» Consigne A
Relevez chaque donnée chiffrée (date ou pourcentage) que contient l'extrait sur la zaïrianisation.
» Consigne B
Répondez brièvement aux questions suivantes à partir de l'extrait sur la zaïrianisation.
(i) À quelle date les premières mesures de stabilisation avaient-elles été prises ?
(ii) Quel nom a-t-on donné à l'opération de la seconde phase de stabilisation ?
(iii) Quelle condition principale la plupart des anciens propriétaires ont-ils posée au gouvernement zaïrois ?
» Consigne C
Veuillez recopier fidèlement le passage de l'extrait sur la zaïrianisation qui commence à « En réalité, face » et se termine à « pour les revendre. ».
───── Extrait choisi ─────
En réalité, face aux premiers échecs de la zaïrianisation, des mesures dites de stabilisation avaient été prises dès le 25 novembre 1975. Les anciens propriétaires des entreprises pouvaient récupérer 40% de leur capital. Puis, le 17 décembre 1976 on entama une nouvelle phase de stabilisation avec cette fois-ci 60% du capital pour l’ancien propriétaire et le reste pour des partenaires zaïrois. C’est ce qu’on appela la rétrocession des entreprises à leurs propriétaires. Mais la plupart de ceux-ci posèrent des conditions au gouvernement zaïrois, principalement celle de leur trouver des financements pour relancer les entreprises. D’autres se contentèrent de récupérer les actifs pour les revendre.
───── Liste des enregistrements ─────
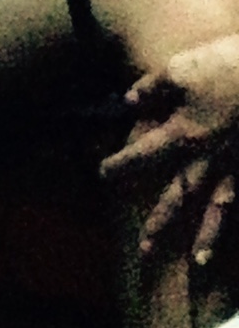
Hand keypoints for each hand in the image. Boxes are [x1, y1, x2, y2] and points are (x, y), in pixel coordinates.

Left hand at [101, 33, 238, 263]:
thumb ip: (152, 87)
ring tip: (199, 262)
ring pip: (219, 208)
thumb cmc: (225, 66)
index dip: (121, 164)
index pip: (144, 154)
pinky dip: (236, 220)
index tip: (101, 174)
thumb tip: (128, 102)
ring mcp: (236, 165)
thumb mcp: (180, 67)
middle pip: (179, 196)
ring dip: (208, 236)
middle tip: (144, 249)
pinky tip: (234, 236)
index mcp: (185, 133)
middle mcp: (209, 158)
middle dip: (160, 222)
─────
───── Liste des enregistrements ─────
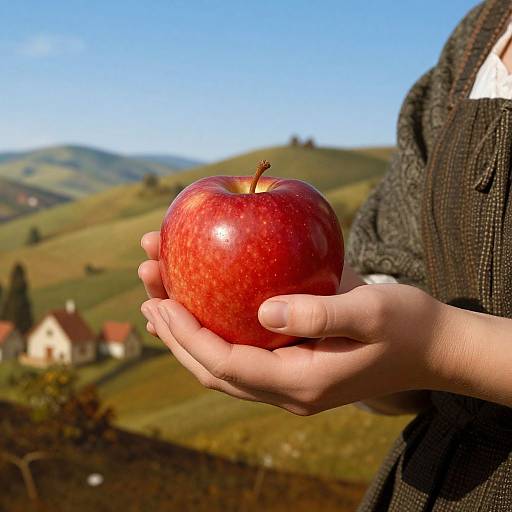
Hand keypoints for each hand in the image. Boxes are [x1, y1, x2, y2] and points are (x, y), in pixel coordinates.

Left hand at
─────
» Réponse rédigée A
25 novembre 1975 ; 40 % ; 17 décembre 1976 ; 60 %

» Réponse rédigée B
(i) Le 25 novembre 1975.
(ii) La rétrocession des entreprises à leurs propriétaires.
(iii) Leur trouver des financements pour relancer les entreprises.

» Réponse rédigée C
En réalité, face aux premiers échecs de la zaïrianisation, des mesures dites de stabilisation avaient été prises dès le 25 novembre 1975. Les anciens propriétaires des entreprises pouvaient récupérer 40% de leur capital. Puis, le 17 décembre 1976 on entama une nouvelle phase de stabilisation avec cette fois-ci 60% du capital pour l’ancien propriétaire et le reste pour des partenaires zaïrois. C’est ce qu’on appela la rétrocession des entreprises à leurs propriétaires. Mais la plupart de ceux-ci posèrent des conditions au gouvernement zaïrois, principalement celle de leur trouver des financements pour relancer les entreprises. D’autres se contentèrent de récupérer les actifs pour les revendre.